Could you repeat all of the entries exactly, leaving out any pictures?

Data section START

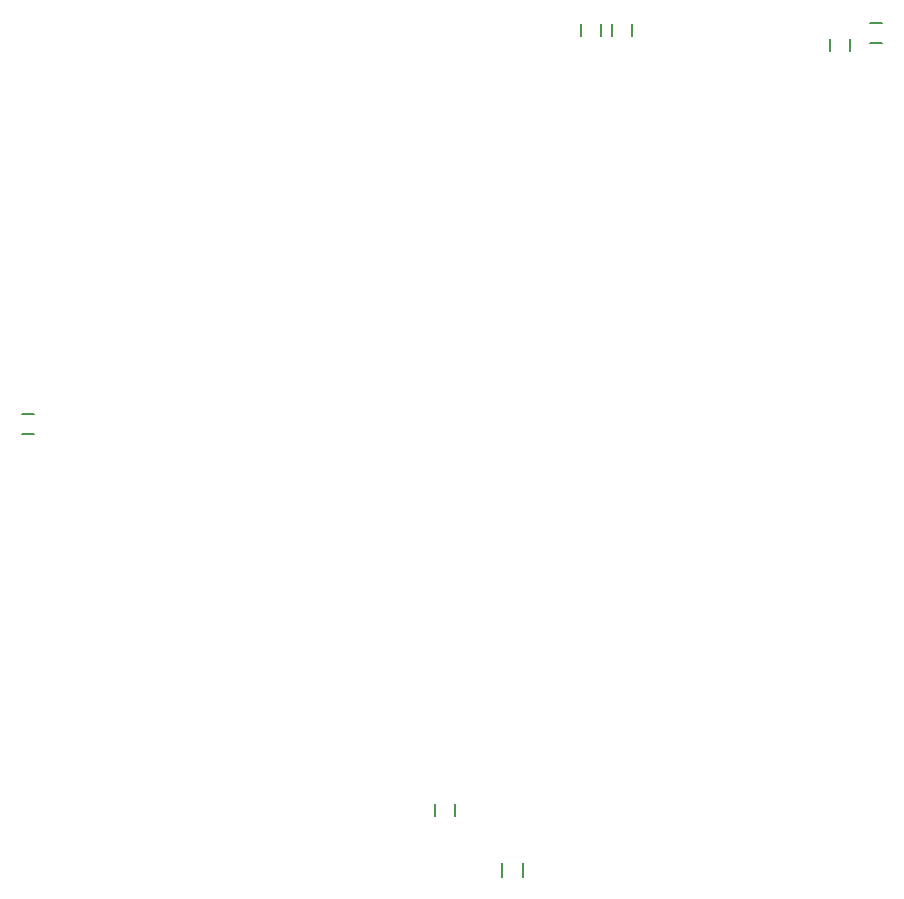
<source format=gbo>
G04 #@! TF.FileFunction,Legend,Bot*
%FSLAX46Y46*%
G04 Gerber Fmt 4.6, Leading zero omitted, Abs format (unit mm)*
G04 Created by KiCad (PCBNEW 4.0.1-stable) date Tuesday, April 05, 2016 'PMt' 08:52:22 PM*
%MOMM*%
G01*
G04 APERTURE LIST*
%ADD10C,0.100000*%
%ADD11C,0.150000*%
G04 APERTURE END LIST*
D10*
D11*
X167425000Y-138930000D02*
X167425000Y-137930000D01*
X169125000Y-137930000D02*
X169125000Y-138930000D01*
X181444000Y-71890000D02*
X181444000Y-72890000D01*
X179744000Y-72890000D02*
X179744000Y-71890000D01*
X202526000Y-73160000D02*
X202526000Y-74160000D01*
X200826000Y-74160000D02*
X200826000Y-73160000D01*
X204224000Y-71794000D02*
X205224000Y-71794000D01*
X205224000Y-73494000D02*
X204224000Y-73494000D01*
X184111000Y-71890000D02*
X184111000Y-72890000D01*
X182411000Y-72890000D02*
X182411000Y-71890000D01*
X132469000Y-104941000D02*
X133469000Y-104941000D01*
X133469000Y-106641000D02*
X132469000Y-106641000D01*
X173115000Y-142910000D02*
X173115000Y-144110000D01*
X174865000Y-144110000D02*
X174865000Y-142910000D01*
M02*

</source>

Data section END

» Result for this exercise
<source format=gbo>
G04 #@! TF.FileFunction,Legend,Bot*
%FSLAX46Y46*%
G04 Gerber Fmt 4.6, Leading zero omitted, Abs format (unit mm)*
G04 Created by KiCad (PCBNEW 4.0.1-stable) date Tuesday, April 05, 2016 'PMt' 08:52:22 PM*
%MOMM*%
G01*
G04 APERTURE LIST*
%ADD10C,0.100000*%
%ADD11C,0.150000*%
G04 APERTURE END LIST*
D10*
D11*
X167425000Y-138930000D02*
X167425000Y-137930000D01*
X169125000Y-137930000D02*
X169125000Y-138930000D01*
X181444000Y-71890000D02*
X181444000Y-72890000D01*
X179744000Y-72890000D02*
X179744000Y-71890000D01*
X202526000Y-73160000D02*
X202526000Y-74160000D01*
X200826000Y-74160000D02*
X200826000Y-73160000D01*
X204224000Y-71794000D02*
X205224000Y-71794000D01*
X205224000Y-73494000D02*
X204224000Y-73494000D01*
X184111000Y-71890000D02*
X184111000Y-72890000D01*
X182411000Y-72890000D02*
X182411000Y-71890000D01*
X132469000Y-104941000D02*
X133469000Y-104941000D01*
X133469000Y-106641000D02*
X132469000Y-106641000D01*
X173115000Y-142910000D02*
X173115000Y-144110000D01*
X174865000Y-144110000D02*
X174865000Y-142910000D01*
M02*

</source>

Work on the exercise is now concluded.